The worst mistake I ever made online was searching for a bow tie.
In a world where credit card numbers and identities are being stolen en masse, that probably seems pretty innocent. Outside of the occasional danger of credit card fraud, online shopping is usually a fairly safe activity. Unless you happen to be shopping for a bow tie.
Let me explain. Several months ago I searched online for a bow tie to get an idea of design and price. Later that day, I went to purchase one in a store because I had waited until an unreasonable last minute and needed one right away. A day later the adverstalking started.
Adverstalking = Being constantly targeted online by advertising and promotions for products you searched for but did not purchase.
In my case, the adverstalking consisted of 3 weeks of non stop targeted ads about bowties and formal wear that would show up on multiple sites that were all syndicating ads. Currently, I’m experiencing the same type of adverstalking from a hotel group in Dubai after a single search for hotels in the region for an upcoming trip.

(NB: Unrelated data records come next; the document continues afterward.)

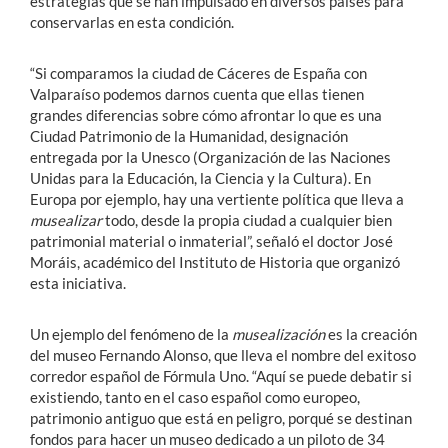
estrategias que se han impulsado en diversos países para
conservarlas en esta condición.
“Si comparamos la ciudad de Cáceres de España con
Valparaíso podemos darnos cuenta que ellas tienen
grandes diferencias sobre cómo afrontar lo que es una
Ciudad Patrimonio de la Humanidad, designación
entregada por la Unesco (Organización de las Naciones
Unidas para la Educación, la Ciencia y la Cultura). En
Europa por ejemplo, hay una vertiente política que lleva a
musealizar
todo, desde la propia ciudad a cualquier bien
patrimonial material o inmaterial”, señaló el doctor José
Moráis, académico del Instituto de Historia que organizó
esta iniciativa.
Un ejemplo del fenómeno de la
musealización
es la creación
del museo Fernando Alonso, que lleva el nombre del exitoso
corredor español de Fórmula Uno. “Aquí se puede debatir si
existiendo, tanto en el caso español como europeo,
patrimonio antiguo que está en peligro, porqué se destinan
fondos para hacer un museo dedicado a un piloto de 34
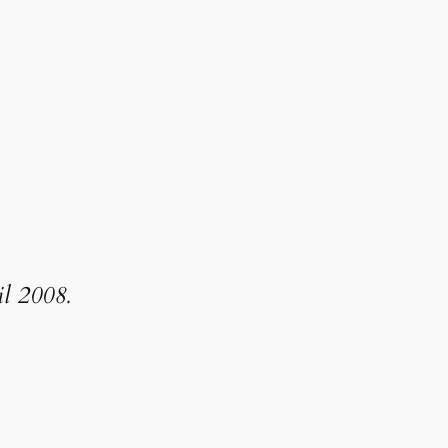
l 2008.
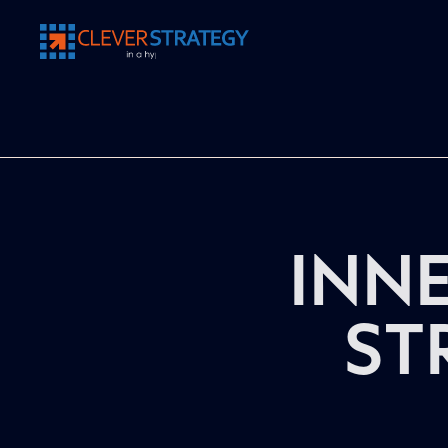
Clever
Strategy
INNE
ST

Yet what I (and many consumers) might call “adverstalking” actually has a different name in the online marketing world. We marketers call it retargeting. And retargeting solves a big marketing need to reach highly qualified consumers who searched for a particular product online but chose not to purchase. So, as the research shows, if you can present this person with a targeted ad for a product similar to what they searched – you are much more likely to convert them to purchase. And the numbers show that it works.
So why is adverstalking such a problem if people are buying based on it? There are three fundamental issues:
- No context in real life – In my case, I had already purchased the product in question and was highly unlikely to buy another. So all the marketers paying a premium for retargeting were wasting their time and money – because I was almost 100% unlikely to purchase no matter how great their product or price was. Now multiply this wastage by how many other consumers may be in a post-purchase situation where they have already made a purchase in real life or on another site.

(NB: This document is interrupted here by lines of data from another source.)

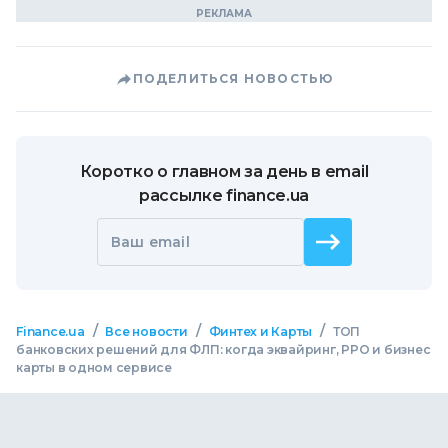
ПОДЕЛИТЬСЯ НОВОСТЬЮ
Коротко о главном за день в email
рассылке finance.ua
Ваш email
/
/
/
Finance.ua
Все новости
Финтех и Карты
ТОП
банковских решений для ФЛП: когда эквайринг, РРО и бизнес
карты в одном сервисе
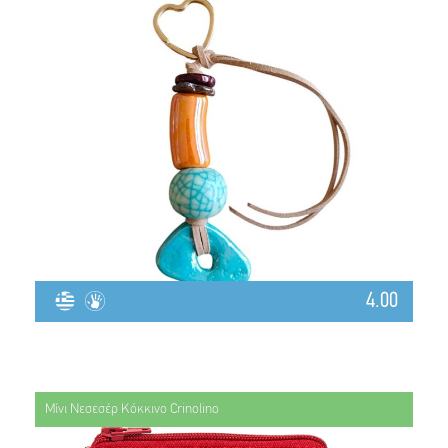
4.00
Μίνι Νεσεσέρ Κόκκινο Crinolino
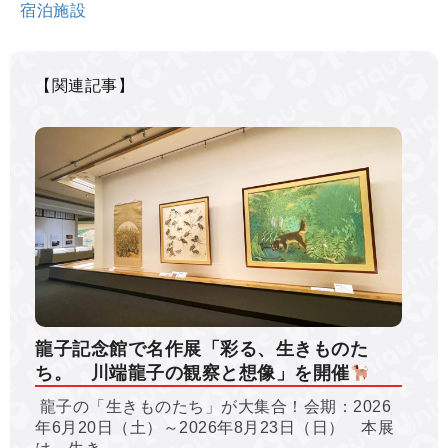
宿泊施設
【関連記事】
龍子記念館で名作展「彩る、生きものた
ち。 川端龍子の観察と想像」を開催
龍子の「生きものたち」が大集合！会期：2026
年6月20日（土）～2026年8月23日（日）​ 本展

- Fuels privacy paranoia – One of the trends from my 2014 trend report was on “privacy paranoia” – the increasing fear consumers have of how their data is being collected and used by companies and governments online. Adverstalking fuels this paranoia by offering a highly visible example of how browsing behaviour is being tracked and used. The more paranoid consumers are about personal data, the less likely they are to continue to share it or trust the web.
- Reducing trust in browsing and discovery – The biggest issue is that there may be unexpected behavioural toll from adverstalking as well. Imagine if you knew that every time you walked into a retail store and happened to pick up an item, you’d get ads nonstop for weeks after touching the product inviting you to buy it. It might cause you to browse and discover new products more hesitantly, or not at all.

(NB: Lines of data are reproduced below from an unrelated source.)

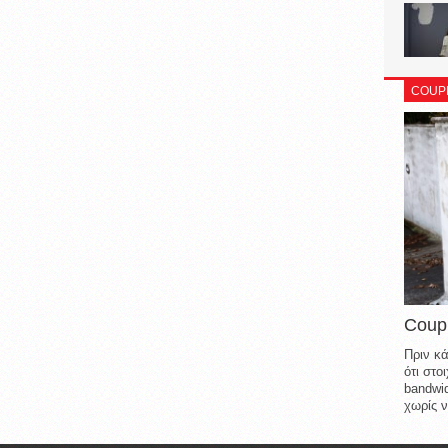
COUP
Coup
Πριν κά
ότι στ
bandwid
χωρίς ν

The forgotten truth is that consumers don’t want to buy everything they look at online. Adverstalking assumes they do.
So the next time you consider launching a big retargeting effort – make sure you have a simple way to avoid turning into an adverstalker in the process. Give your customers a mute button or another way to opt out. Let them turn down your follow up gracefully – instead of being forced to ignore a barrage of retargeted ads promoting something they are highly unlikely to buy.
And if you happen to sell formal wear – don’t forget about last minute buyers like me. By the time you’re retargeting and adverstalking us – we already bought our bow ties out of desperation somewhere else.